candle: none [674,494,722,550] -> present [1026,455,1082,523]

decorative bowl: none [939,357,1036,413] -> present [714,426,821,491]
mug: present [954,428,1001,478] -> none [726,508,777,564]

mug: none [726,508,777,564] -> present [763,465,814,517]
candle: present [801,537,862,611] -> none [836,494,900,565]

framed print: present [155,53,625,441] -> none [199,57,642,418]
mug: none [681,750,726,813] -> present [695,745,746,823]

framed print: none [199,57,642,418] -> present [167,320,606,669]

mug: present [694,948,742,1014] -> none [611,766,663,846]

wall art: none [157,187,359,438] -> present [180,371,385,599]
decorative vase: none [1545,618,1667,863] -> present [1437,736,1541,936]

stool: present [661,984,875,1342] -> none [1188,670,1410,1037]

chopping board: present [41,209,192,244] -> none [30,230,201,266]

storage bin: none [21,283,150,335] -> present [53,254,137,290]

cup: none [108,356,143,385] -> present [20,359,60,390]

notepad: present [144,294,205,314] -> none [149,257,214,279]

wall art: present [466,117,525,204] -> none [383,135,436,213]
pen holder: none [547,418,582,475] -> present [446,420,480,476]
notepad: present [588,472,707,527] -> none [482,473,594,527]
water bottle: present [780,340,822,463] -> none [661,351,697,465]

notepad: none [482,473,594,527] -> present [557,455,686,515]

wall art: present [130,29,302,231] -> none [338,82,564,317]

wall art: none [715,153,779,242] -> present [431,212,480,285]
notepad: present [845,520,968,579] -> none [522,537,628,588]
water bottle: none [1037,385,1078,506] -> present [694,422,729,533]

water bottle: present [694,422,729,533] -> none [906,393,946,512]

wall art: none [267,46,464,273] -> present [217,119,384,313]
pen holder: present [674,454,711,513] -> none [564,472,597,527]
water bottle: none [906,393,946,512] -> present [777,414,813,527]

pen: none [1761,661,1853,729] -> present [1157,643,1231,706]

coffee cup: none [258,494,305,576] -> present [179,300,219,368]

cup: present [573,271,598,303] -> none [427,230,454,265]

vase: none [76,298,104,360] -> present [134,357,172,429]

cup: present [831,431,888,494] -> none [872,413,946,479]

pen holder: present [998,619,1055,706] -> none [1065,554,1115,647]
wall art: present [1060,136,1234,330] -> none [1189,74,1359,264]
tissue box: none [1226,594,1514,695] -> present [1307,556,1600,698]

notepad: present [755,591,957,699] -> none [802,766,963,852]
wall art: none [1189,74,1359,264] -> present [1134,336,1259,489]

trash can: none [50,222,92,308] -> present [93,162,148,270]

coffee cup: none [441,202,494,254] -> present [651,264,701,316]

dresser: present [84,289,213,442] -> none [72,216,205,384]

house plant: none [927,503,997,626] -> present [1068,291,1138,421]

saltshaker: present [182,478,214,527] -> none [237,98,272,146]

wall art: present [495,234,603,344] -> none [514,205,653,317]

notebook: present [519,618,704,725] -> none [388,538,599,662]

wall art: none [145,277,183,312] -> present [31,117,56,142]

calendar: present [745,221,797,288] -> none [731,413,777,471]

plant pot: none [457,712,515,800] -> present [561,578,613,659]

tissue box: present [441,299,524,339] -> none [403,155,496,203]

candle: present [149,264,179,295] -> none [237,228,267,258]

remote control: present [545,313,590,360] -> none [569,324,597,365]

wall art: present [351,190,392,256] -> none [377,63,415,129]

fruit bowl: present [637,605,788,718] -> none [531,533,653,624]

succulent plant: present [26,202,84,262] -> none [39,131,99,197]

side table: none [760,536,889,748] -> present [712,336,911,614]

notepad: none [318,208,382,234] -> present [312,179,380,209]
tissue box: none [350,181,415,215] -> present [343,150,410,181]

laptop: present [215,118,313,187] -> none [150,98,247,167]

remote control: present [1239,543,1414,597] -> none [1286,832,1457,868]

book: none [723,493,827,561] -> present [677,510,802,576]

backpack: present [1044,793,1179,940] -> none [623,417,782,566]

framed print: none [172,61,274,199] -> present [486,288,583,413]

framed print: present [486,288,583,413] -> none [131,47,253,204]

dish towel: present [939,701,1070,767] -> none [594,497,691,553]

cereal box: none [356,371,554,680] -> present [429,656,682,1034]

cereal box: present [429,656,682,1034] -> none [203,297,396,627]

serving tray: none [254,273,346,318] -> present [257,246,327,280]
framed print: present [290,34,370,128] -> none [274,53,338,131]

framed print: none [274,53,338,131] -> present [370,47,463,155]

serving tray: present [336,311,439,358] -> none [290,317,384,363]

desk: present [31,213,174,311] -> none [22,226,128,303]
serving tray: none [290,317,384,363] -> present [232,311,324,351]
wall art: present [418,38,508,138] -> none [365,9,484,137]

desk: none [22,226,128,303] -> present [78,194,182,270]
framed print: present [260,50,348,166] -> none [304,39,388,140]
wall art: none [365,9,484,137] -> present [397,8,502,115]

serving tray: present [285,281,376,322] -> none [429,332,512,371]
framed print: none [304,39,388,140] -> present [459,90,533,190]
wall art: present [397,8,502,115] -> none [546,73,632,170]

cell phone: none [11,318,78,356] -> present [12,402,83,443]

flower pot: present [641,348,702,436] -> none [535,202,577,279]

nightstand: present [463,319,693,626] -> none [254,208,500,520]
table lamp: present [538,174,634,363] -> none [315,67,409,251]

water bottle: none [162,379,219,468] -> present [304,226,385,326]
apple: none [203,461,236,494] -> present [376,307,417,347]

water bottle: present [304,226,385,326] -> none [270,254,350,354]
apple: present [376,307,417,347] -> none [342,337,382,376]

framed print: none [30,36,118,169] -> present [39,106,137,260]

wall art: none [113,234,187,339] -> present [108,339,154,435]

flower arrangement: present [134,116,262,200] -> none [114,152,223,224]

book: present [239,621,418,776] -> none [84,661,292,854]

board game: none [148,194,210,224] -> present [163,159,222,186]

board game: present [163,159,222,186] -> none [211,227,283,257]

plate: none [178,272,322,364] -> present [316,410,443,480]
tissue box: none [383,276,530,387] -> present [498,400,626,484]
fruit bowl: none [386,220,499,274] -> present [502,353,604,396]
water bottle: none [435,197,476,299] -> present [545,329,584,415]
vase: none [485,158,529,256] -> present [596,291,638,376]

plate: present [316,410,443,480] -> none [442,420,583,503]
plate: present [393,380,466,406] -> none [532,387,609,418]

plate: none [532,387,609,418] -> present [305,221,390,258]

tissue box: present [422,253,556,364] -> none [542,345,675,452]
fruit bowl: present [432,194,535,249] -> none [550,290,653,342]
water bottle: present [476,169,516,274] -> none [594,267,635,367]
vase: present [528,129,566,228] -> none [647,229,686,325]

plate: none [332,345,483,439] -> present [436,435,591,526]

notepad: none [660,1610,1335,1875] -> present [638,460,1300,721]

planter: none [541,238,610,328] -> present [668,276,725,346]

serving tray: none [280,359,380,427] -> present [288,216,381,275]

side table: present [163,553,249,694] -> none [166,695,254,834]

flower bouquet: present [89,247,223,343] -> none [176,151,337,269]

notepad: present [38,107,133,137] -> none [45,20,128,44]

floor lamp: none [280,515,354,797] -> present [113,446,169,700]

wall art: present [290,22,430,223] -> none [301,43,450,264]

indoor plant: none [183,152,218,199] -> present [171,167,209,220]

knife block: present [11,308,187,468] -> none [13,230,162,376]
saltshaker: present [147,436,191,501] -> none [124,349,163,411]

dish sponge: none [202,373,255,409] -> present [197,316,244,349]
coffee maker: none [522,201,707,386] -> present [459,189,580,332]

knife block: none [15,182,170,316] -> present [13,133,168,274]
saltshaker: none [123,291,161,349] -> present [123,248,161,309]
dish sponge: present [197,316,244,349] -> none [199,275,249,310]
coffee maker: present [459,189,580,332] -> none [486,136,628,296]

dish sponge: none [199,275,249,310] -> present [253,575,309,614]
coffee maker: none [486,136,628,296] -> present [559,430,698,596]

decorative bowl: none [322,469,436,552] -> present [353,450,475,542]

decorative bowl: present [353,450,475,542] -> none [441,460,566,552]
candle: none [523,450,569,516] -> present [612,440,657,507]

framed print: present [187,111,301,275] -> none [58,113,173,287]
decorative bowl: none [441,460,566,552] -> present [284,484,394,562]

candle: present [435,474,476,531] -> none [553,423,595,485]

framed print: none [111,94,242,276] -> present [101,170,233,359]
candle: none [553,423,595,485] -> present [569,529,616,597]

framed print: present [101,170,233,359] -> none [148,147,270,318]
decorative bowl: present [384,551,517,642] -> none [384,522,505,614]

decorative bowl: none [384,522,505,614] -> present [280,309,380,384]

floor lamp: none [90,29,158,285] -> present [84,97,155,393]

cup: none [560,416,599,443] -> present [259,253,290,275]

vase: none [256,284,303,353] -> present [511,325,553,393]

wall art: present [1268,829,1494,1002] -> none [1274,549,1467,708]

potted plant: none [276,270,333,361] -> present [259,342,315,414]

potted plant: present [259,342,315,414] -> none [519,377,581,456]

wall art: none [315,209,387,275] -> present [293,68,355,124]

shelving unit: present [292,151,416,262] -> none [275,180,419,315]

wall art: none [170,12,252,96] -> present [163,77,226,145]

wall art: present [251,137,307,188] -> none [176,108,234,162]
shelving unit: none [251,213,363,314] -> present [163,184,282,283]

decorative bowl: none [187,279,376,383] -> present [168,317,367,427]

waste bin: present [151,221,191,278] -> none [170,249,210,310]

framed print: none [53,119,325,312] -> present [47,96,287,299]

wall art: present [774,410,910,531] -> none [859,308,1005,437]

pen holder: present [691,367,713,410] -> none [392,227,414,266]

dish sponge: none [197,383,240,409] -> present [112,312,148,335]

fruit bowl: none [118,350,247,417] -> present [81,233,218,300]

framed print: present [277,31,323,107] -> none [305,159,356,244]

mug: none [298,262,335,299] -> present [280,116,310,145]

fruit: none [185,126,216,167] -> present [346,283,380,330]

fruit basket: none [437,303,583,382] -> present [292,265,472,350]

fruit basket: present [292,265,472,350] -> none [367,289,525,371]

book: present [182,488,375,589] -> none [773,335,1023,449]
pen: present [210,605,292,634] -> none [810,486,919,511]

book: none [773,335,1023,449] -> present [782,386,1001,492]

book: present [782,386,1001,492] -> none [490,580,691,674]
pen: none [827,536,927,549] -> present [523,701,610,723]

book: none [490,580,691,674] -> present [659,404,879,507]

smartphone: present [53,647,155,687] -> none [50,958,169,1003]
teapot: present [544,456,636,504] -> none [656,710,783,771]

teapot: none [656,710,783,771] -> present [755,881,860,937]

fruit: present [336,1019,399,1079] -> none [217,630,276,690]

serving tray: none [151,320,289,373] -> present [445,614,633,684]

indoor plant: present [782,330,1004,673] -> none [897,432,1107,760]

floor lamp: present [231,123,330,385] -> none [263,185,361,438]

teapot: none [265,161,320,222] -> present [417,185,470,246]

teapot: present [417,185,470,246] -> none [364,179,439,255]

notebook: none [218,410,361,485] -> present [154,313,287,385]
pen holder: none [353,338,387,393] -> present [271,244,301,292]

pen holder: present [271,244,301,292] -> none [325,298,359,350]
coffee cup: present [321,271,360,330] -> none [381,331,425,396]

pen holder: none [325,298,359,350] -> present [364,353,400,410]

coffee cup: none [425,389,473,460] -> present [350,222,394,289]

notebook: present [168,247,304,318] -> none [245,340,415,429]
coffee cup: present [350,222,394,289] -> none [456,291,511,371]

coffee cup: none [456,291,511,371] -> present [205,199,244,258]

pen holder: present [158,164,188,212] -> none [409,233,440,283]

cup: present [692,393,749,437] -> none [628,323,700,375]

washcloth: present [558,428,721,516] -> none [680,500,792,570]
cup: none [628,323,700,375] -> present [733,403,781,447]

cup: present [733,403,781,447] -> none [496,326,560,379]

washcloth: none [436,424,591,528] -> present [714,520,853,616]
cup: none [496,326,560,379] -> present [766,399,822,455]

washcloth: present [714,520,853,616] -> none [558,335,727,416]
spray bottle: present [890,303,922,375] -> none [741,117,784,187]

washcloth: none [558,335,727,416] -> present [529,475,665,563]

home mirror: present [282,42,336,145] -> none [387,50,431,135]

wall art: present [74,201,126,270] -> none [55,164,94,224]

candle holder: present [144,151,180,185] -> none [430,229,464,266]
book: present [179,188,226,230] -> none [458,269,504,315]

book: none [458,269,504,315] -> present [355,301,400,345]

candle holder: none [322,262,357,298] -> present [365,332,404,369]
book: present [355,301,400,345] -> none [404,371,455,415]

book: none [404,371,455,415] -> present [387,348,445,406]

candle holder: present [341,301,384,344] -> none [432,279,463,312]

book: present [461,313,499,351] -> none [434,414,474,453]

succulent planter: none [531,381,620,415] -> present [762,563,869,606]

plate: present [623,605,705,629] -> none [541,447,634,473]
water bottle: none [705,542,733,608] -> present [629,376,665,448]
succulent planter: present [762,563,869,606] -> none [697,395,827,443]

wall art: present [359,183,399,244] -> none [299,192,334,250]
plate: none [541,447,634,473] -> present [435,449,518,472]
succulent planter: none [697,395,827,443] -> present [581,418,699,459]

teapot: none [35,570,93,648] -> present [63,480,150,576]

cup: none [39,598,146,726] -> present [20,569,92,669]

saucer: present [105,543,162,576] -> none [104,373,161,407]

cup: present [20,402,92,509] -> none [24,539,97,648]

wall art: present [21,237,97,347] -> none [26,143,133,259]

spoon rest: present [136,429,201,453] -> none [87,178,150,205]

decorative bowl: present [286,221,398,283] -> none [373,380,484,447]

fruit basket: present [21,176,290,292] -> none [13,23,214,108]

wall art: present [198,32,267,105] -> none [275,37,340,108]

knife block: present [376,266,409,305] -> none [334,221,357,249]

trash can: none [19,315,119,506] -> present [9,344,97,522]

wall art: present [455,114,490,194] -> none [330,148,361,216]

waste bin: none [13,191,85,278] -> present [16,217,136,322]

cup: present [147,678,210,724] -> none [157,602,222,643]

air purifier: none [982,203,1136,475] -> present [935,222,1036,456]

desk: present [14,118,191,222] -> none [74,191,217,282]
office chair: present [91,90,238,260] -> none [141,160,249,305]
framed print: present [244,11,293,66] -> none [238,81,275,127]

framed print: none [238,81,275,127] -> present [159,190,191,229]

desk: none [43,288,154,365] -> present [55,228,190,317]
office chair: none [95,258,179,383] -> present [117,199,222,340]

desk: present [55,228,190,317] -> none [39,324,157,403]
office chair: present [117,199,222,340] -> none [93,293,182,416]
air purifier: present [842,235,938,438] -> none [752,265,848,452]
※ ※ ※
Above are the records; print exactly the lines from the line with "wall art: present [466,117,525,204]" to the line with "wall art: none [267,46,464,273]", including both, and nothing else.

> RESPONSE TO THE EXERCISE:
wall art: present [466,117,525,204] -> none [383,135,436,213]
pen holder: none [547,418,582,475] -> present [446,420,480,476]
notepad: present [588,472,707,527] -> none [482,473,594,527]
water bottle: present [780,340,822,463] -> none [661,351,697,465]

notepad: none [482,473,594,527] -> present [557,455,686,515]

wall art: present [130,29,302,231] -> none [338,82,564,317]

wall art: none [715,153,779,242] -> present [431,212,480,285]
notepad: present [845,520,968,579] -> none [522,537,628,588]
water bottle: none [1037,385,1078,506] -> present [694,422,729,533]

water bottle: present [694,422,729,533] -> none [906,393,946,512]

wall art: none [267,46,464,273] -> present [217,119,384,313]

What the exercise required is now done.